◆ DESCRIPTION OF THE TASK: An exact reproduction of the records is required, with all images left out.

◆ Saved entries:
"""
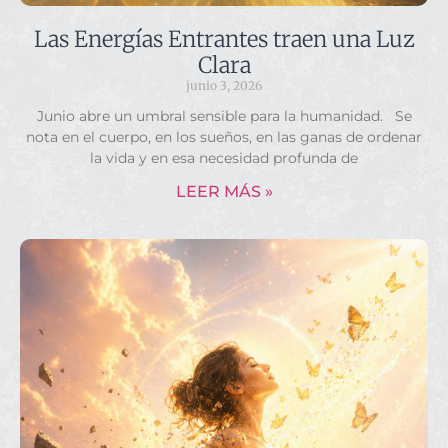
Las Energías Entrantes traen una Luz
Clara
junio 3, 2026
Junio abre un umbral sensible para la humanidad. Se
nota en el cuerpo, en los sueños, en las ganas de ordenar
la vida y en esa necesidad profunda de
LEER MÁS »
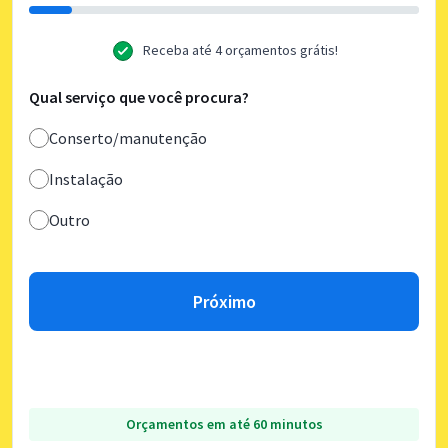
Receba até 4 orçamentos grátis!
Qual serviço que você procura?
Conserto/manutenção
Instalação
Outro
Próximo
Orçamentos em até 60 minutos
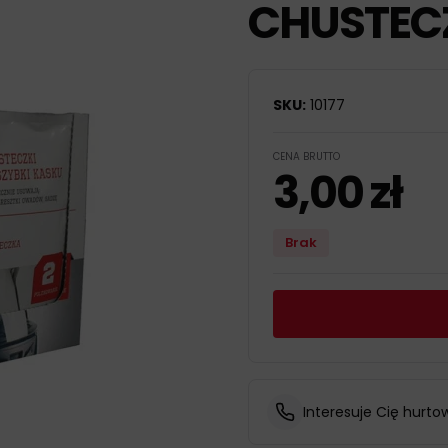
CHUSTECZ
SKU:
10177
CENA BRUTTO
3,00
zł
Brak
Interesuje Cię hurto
"""
◆ YOUR SOLUTION:
Las Energías Entrantes traen una Luz
Clara
junio 3, 2026
Junio abre un umbral sensible para la humanidad. Se
nota en el cuerpo, en los sueños, en las ganas de ordenar
la vida y en esa necesidad profunda de
LEER MÁS »
Receba até 4 orçamentos grátis!
Qual serviço que você procura?
Conserto/manutenção
Instalação
Outro
Próximo
Orçamentos em até 60 minutos
CHUSTECZ
SKU:
10177
CENA BRUTTO
3,00
zł
Brak
Interesuje Cię hurto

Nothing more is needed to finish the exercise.